YOUR GOAL: Collect every line in the records below that contains the word "varchar".

Document layout analysis data:
====
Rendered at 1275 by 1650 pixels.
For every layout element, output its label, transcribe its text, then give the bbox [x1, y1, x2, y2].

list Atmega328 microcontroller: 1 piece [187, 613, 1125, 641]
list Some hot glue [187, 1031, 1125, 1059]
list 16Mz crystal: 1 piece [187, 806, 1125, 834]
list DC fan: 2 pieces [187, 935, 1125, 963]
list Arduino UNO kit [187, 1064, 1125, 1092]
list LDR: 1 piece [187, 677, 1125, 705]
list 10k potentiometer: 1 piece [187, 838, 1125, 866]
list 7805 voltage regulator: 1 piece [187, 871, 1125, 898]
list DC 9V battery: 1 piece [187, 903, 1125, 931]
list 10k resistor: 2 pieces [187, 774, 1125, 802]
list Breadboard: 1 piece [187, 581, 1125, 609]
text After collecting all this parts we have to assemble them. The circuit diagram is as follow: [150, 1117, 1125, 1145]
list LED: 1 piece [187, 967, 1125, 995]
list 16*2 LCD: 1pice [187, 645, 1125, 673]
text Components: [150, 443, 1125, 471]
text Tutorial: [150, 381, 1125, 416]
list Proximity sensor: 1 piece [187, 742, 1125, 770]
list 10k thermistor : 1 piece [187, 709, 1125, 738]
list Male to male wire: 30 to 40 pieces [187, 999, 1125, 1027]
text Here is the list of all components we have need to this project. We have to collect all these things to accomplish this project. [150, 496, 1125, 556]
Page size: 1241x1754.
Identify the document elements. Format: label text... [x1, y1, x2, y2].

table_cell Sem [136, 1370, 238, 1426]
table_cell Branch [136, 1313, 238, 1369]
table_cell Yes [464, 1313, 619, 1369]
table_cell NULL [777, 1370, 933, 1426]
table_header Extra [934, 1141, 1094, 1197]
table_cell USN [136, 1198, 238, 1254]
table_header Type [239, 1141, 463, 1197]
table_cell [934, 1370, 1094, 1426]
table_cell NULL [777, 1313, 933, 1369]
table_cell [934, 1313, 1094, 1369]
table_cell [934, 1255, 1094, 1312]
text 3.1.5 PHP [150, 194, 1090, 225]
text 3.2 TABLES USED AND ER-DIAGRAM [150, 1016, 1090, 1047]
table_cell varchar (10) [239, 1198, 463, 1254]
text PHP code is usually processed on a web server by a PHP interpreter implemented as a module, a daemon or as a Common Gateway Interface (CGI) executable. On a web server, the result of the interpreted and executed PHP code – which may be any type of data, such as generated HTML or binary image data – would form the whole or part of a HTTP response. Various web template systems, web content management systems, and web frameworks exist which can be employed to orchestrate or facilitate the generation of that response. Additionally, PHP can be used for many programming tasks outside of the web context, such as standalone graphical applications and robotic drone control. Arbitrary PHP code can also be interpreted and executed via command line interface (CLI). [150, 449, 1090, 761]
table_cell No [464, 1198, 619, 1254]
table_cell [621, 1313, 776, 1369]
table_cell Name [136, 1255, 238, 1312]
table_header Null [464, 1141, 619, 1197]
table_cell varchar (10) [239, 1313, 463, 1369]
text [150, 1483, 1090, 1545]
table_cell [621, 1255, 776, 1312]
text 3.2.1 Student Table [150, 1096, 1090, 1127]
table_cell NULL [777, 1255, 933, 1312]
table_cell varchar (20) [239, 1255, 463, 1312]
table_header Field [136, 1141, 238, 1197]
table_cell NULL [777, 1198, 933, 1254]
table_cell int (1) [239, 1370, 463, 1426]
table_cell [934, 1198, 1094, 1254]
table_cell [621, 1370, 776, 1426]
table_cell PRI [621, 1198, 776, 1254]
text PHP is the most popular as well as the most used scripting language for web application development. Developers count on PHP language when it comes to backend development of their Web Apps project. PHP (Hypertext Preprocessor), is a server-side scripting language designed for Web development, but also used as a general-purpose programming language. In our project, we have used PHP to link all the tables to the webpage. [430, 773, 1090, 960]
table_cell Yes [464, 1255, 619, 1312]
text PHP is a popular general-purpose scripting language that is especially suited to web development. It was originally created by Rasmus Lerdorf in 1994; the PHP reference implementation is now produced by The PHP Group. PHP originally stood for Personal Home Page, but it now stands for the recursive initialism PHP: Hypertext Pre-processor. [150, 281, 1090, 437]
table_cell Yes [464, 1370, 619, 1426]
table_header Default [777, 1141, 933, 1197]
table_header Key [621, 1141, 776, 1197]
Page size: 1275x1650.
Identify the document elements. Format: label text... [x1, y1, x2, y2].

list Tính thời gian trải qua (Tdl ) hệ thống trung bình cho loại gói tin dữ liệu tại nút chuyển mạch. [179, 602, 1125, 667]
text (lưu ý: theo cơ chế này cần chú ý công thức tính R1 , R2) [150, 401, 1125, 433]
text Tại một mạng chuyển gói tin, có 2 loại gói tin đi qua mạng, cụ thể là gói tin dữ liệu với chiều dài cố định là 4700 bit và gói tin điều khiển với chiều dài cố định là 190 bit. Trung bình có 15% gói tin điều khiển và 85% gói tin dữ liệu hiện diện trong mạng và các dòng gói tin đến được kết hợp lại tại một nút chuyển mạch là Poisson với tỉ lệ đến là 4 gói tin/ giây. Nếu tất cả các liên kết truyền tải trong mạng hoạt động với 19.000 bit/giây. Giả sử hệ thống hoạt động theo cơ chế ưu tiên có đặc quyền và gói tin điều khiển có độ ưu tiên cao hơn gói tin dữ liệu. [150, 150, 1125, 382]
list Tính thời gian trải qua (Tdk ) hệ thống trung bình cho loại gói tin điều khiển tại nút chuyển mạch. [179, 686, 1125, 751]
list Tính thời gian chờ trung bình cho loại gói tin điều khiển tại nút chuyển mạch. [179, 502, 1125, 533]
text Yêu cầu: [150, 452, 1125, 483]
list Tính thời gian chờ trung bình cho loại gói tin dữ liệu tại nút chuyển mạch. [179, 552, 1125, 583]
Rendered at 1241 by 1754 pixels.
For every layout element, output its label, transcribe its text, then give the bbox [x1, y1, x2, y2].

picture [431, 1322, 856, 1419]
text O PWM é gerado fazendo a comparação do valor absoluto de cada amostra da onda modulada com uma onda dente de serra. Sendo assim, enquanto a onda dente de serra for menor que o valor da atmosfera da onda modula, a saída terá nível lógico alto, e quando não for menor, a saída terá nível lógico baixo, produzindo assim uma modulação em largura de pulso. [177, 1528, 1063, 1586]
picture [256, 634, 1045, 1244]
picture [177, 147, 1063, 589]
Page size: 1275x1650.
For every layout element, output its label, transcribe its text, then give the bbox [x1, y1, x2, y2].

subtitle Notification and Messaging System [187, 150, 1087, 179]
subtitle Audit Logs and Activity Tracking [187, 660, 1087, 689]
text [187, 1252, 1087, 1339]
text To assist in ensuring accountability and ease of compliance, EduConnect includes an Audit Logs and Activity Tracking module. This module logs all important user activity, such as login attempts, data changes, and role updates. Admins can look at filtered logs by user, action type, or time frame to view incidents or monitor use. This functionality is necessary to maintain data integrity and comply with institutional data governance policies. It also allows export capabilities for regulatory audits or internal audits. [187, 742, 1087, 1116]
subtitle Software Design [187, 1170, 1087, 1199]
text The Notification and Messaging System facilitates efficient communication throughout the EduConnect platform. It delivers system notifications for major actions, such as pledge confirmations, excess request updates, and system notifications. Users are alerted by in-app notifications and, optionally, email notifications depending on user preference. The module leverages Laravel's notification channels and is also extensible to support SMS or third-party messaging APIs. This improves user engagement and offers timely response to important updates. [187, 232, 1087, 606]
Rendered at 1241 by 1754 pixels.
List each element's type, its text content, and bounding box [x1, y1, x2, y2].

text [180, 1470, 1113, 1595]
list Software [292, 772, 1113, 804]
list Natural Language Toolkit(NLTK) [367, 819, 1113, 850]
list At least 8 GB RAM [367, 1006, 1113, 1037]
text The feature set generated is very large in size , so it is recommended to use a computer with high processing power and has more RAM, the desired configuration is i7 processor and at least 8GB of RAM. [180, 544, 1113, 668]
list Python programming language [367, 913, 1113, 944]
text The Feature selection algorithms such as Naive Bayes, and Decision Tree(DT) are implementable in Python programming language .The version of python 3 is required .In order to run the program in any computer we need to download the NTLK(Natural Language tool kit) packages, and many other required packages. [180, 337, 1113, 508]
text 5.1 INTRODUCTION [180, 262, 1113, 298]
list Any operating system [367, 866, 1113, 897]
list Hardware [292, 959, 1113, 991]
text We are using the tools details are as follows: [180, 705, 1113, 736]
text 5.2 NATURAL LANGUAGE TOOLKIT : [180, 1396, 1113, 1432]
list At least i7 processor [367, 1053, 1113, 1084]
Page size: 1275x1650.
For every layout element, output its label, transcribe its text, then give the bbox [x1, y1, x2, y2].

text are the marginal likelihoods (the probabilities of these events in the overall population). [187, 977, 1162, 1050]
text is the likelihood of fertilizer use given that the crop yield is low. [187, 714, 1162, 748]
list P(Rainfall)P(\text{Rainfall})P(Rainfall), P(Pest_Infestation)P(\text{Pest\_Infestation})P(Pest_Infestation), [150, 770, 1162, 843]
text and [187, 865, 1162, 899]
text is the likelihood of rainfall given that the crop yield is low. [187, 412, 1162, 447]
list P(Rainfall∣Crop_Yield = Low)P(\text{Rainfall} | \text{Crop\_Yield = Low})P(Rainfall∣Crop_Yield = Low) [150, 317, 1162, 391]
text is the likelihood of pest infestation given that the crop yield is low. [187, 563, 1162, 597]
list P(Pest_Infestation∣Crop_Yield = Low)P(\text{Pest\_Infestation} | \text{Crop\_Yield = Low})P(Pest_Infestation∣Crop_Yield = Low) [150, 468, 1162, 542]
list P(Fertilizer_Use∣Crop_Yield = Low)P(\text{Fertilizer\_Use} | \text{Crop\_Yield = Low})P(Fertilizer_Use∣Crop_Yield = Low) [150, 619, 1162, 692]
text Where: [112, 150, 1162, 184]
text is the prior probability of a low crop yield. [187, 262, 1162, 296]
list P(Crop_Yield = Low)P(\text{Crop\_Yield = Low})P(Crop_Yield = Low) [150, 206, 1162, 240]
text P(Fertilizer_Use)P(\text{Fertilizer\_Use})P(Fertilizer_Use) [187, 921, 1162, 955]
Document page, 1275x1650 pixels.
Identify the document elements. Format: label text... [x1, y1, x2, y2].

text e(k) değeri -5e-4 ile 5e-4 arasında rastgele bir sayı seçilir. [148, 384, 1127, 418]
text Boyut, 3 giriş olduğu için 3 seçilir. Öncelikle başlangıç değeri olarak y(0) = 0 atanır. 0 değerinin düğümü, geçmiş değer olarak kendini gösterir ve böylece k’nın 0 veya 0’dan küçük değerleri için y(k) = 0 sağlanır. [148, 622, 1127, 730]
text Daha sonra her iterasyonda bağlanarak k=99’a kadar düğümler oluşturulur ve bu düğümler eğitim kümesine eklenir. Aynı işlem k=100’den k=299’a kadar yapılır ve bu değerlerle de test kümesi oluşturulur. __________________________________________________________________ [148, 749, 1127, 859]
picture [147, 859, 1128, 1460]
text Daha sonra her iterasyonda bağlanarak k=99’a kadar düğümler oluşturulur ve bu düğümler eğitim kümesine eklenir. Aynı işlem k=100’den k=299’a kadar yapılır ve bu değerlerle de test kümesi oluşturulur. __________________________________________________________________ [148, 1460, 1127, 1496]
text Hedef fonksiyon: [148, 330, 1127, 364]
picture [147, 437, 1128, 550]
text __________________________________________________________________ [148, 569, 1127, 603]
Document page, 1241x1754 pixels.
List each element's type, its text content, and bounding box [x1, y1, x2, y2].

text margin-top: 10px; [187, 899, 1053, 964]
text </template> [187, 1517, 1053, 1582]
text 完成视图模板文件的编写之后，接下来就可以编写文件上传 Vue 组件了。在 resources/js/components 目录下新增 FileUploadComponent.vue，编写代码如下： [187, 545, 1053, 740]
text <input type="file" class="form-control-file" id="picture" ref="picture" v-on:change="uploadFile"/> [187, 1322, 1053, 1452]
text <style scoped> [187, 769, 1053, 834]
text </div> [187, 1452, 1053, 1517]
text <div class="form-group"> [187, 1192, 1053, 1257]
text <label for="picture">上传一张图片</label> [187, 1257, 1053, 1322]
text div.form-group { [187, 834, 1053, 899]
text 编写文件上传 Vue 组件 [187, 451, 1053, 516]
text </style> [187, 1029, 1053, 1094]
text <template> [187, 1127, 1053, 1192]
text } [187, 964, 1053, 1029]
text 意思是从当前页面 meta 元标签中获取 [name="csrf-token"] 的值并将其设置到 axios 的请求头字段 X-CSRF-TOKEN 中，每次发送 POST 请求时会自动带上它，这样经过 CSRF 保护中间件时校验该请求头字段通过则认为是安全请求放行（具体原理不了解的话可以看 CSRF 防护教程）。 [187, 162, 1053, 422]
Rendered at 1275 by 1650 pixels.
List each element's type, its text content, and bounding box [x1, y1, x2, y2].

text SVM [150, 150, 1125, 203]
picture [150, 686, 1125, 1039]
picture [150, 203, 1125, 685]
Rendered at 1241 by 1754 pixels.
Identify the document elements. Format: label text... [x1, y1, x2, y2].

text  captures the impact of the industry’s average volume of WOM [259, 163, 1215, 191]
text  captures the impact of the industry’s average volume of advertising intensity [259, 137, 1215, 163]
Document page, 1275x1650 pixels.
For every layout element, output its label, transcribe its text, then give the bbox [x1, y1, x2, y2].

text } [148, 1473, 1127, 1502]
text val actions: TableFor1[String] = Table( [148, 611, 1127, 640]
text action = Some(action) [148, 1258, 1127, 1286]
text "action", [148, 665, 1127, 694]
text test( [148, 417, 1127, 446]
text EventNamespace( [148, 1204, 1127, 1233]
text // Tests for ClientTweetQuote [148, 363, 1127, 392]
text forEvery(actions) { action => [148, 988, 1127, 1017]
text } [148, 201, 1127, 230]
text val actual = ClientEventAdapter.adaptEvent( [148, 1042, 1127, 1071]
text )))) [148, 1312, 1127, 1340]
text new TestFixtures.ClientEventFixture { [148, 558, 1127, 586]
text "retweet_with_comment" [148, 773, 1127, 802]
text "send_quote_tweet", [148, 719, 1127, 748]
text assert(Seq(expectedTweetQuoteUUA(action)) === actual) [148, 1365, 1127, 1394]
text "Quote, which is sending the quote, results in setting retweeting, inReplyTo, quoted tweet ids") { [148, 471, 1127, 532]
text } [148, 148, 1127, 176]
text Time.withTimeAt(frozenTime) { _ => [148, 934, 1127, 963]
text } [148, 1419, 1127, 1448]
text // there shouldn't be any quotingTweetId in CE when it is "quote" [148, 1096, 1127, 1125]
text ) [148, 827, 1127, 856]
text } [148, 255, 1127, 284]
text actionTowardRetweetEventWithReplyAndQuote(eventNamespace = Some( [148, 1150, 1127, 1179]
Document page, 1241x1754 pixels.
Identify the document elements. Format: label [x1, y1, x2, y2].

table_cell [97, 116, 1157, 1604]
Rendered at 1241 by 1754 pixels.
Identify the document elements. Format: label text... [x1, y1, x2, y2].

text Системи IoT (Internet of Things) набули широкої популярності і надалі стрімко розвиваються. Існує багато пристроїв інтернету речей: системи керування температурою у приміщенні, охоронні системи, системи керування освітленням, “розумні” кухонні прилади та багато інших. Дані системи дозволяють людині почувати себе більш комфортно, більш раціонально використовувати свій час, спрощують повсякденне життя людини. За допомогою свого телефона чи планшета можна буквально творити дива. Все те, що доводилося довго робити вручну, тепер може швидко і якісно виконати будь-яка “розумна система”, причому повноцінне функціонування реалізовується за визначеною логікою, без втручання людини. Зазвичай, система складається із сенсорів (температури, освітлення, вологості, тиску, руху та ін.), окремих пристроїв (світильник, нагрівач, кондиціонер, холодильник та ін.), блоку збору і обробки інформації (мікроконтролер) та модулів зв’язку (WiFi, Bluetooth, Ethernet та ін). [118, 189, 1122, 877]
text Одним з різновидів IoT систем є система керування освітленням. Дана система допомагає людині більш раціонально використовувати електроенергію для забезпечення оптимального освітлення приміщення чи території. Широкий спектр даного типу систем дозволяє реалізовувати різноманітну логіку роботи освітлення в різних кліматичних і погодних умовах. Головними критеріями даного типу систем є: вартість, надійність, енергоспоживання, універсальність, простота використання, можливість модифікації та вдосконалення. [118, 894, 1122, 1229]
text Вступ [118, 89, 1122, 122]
====
SOLUTION BELOW:
table_cell varchar (10) [239, 1198, 463, 1254]
table_cell varchar (10) [239, 1313, 463, 1369]
table_cell varchar (20) [239, 1255, 463, 1312]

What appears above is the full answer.